SELECTED EXTRACT =
● ● ● ● ●
Trino¶
Supported authentication¶
- Basic (username/password)
Prerequisites¶
The following is required before connecting to Trino in DataRobot:
- Data stored in a Trino database
Required parameters¶
The table below lists the minimum required fields to establish a connection with Trino:
| Required field | Description | Documentation |
|---|---|---|
Host |
The hostname or IP address of your Trino coordinator. | Trino documentation |
Troubleshooting¶
| Problem | Solution | Instructions |
|---|---|---|
| When attempting to execute an operation in DataRobot, the firewall requests that you clear the IP address each time. | Add all allowed IPs for DataRobot. | See Allowed source IP addresses. If you've already added the allowed IPs, check the existing IPs for completeness. |
Code examples¶
The Python example below shows how to connect to and move data from Trino into DataRobot.
Initialize the DataRobot client and define database details for later use:
api_token = '<token>'
endpoint = 'https://app.datarobot.com/api/v2'
import datarobot as dr
from datarobot.enums import DataStoreTypes
dr.Client(token=api_token, endpoint=endpoint)
TRINO_HOST = "datarobot.trino.galaxy.starburst.io"
TRINO_PORT = 443
USE_SSL = "true"
CATALOG = "<catalog>"
SCHEMA = "<schema>"
● ● ● ● ●
Transcribed page contents
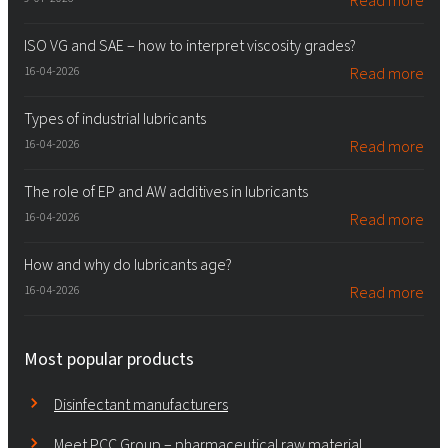
Read more
ISO VG and SAE – how to interpret viscosity grades?
16-04-2026
Read more
Types of industrial lubricants
16-04-2026
Read more
The role of EP and AW additives in lubricants
16-04-2026
Read more
How and why do lubricants age?
16-04-2026
Read more
Most popular products
Disinfectant manufacturers
Meet PCC Group – pharmaceutical raw material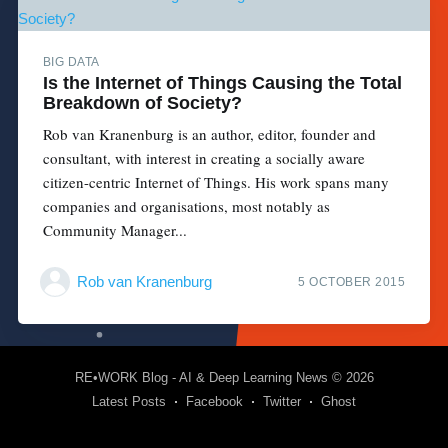
BIG DATA
Is the Internet of Things Causing the Total
Breakdown of Society?
Rob van Kranenburg is an author, editor, founder and
consultant, with interest in creating a socially aware
citizen-centric Internet of Things. His work spans many
companies and organisations, most notably as
Community Manager...
Rob van Kranenburg
5 OCTOBER 2015
RE•WORK Blog - AI & Deep Learning News
© 2026
Latest Posts
Facebook
Twitter
Ghost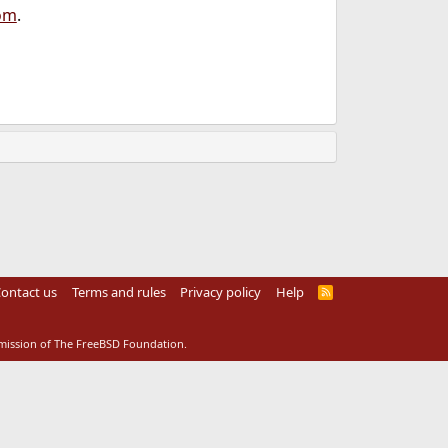
om
.
ontact us
Terms and rules
Privacy policy
Help
R
S
S
rmission of The FreeBSD Foundation.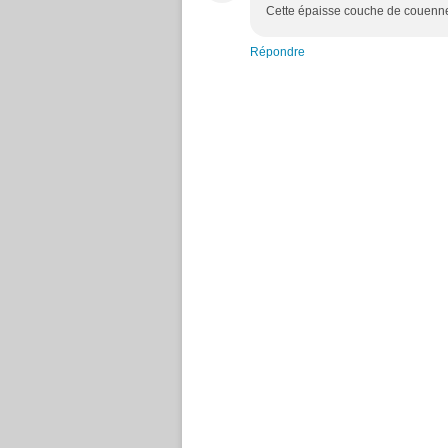
Cette épaisse couche de couenne 
Répondre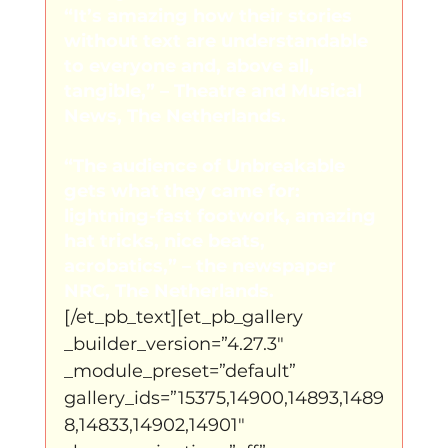
“It’s amazing how their stories 
without text are understandable 
to everyone and, above all, 
tangible,” – Theatre and Musical 
News, The Netherlands.
“The audience of Unbreakable 
gets what they came for: 
lightning-fast footwork, amazing 
hat tricks, nice beats, 
acrobatics,” – the newspaper 
NRC, The Netherlands.
[/et_pb_text][et_pb_gallery 
_builder_version=”4.27.3″ 
_module_preset=”default” 
gallery_ids=”15375,14900,14893,1489
8,14833,14902,14901″ 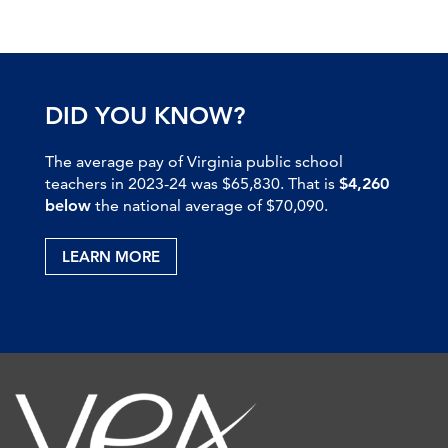
DID YOU KNOW?
The average pay of Virginia public school
teachers in 2023-24 was $65,830. That is
$4,260
below
the national average of $70,090.
LEARN MORE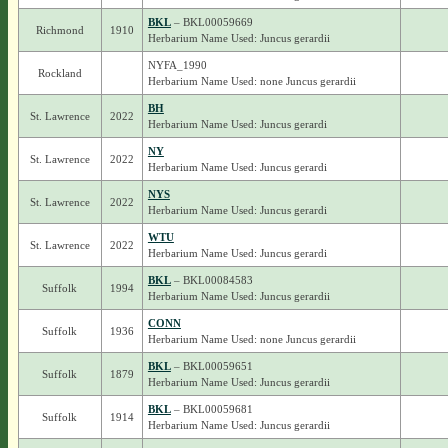
BKL
– BKL00059669
Richmond
1910
Herbarium Name Used: Juncus gerardii
NYFA_1990
Rockland
Herbarium Name Used: none Juncus gerardii
BH
St. Lawrence
2022
Herbarium Name Used: Juncus gerardi
NY
St. Lawrence
2022
Herbarium Name Used: Juncus gerardi
NYS
St. Lawrence
2022
Herbarium Name Used: Juncus gerardi
WTU
St. Lawrence
2022
Herbarium Name Used: Juncus gerardi
BKL
– BKL00084583
Suffolk
1994
Herbarium Name Used: Juncus gerardii
CONN
Suffolk
1936
Herbarium Name Used: none Juncus gerardii
BKL
– BKL00059651
Suffolk
1879
Herbarium Name Used: Juncus gerardii
BKL
– BKL00059681
Suffolk
1914
Herbarium Name Used: Juncus gerardii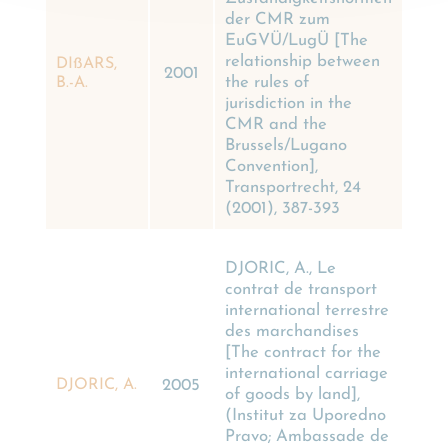
der CMR zum
EuGVÜ/LugÜ [The
relationship between
DIßARS,
2001
the rules of
B.-A.
jurisdiction in the
CMR and the
Brussels/Lugano
Convention],
Transportrecht, 24
(2001), 387-393
DJORIC, A., Le
contrat de transport
international terrestre
des marchandises
[The contract for the
international carriage
DJORIC, A.
2005
of goods by land],
(Institut za Uporedno
Pravo; Ambassade de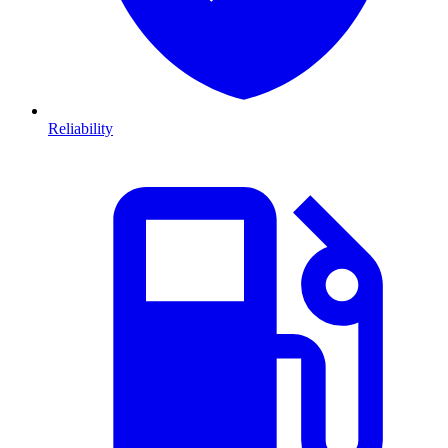
Reliability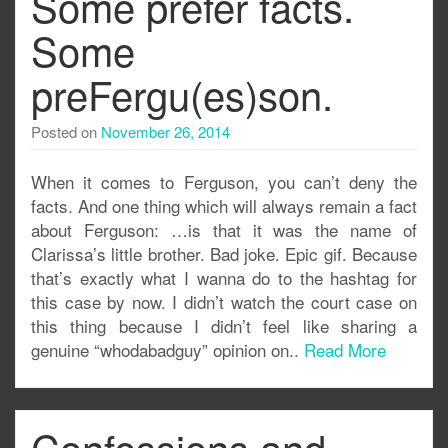
Some prefer facts.
Some
preFergu(es)son.
Posted on
November 26, 2014
When it comes to Ferguson, you can’t deny the
facts. And one thing which will always remain a fact
about Ferguson: …is that it was the name of
Clarissa’s little brother. Bad joke. Epic gif. Because
that’s exactly what I wanna do to the hashtag for
this case by now. I didn’t watch the court case on
this thing because I didn’t feel like sharing a
genuine “whodabadguy” opinion on..
Read More
Confessions and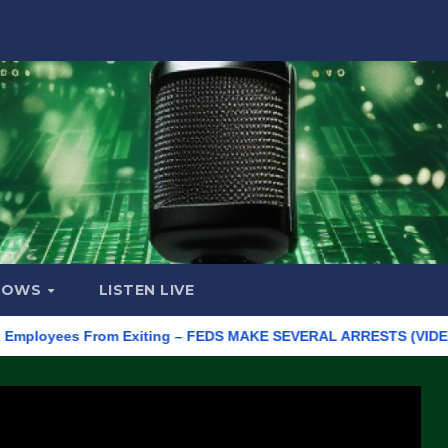
HOWS
LISTEN LIVE
oyees From Exiting – FEDS MAKE SEVERAL ARRESTS (VIDEO)
Ma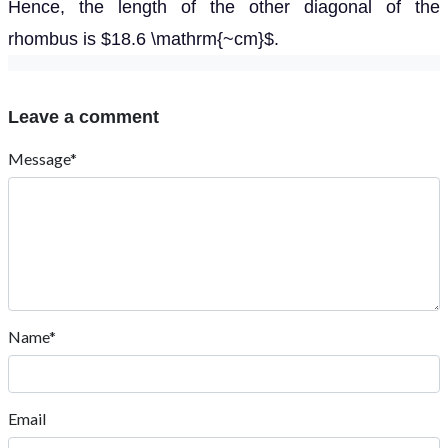
Hence, the length of the other diagonal of the
rhombus is $18.6 \mathrm{~cm}$.
Leave a comment
Message*
Name*
Email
● ● ● ● ●
TASK INSTRUCTIONS =
1. Answer these questions from the Trino connection guide.
(a) Which authentication method does it list as supported?
(b) What value does its Python example assign to TRINO_PORT?
(c) What solution does it give when the firewall requests that you clear the IP address each time?
2. Please continue the Trino connection guide after its last line.

ANSWERS GIVEN =
1.
(a) Basic (username/password)
(b) 443
(c) Add all allowed IPs for DataRobot.

2.
TABLE = "<table>"
QUERY = None
TRINO_USERNAME = "<username>"
TRINO_PASSWORD = "<password>"
Do one of the following to locate your Trino driver ID:
-
Create the Trino driver ID:
trino_driver = dr.DataDriver.create( class_name=DataStoreTypes.DR_DATABASE_V1, canonical_name='Trino Driver', database_driver='trino-v1', ) -
Reference an existing Trino driver ID:
trino_driver = dr.DataDriver.get('<trino_driver_id>')
Create (or reuse) Trino credentials and securely save them in DataRobot:
trino_credentials = dr.Credential.create_basic(
name='Trino Credentials',
user=TRINO_USERNAME,
password=TRINO_PASSWORD,
)
Define a connection to the external data store:
datastore_fields = [
{"id": "host", "name": "Host Name", "value": TRINO_HOST},
{"id": "port", "name": "port", "value": str(TRINO_PORT)},
{"id": "ssl", "name": "ssl", "value": USE_SSL},
]
trino_datastore = dr.DataStore.create(
data_store_type=DataStoreTypes.DR_DATABASE_V1,
canonical_name='Trino Datastore',
driver_id=trino_driver.id,
fields=datastore_fields,
)
Point to a specific data source (table or query):
data_source_params = dr.DataSourceParameters(
data_store_id=trino_datastore.id,
catalog=CATALOG,
schema=SCHEMA,
table=TABLE,
query=QUERY,
)
trino_datasource = dr.DataSource.create(
data_source_type=DataStoreTypes.DR_DATABASE_V1,
canonical_name='Trino DataSource',
params=data_source_params,
)
Pull the data from Trino and import a snapshotted version into DataRobot:
trino_dataset = trino_datasource.create_dataset(
do_snapshot=True,
credential_id=trino_credentials.id,
)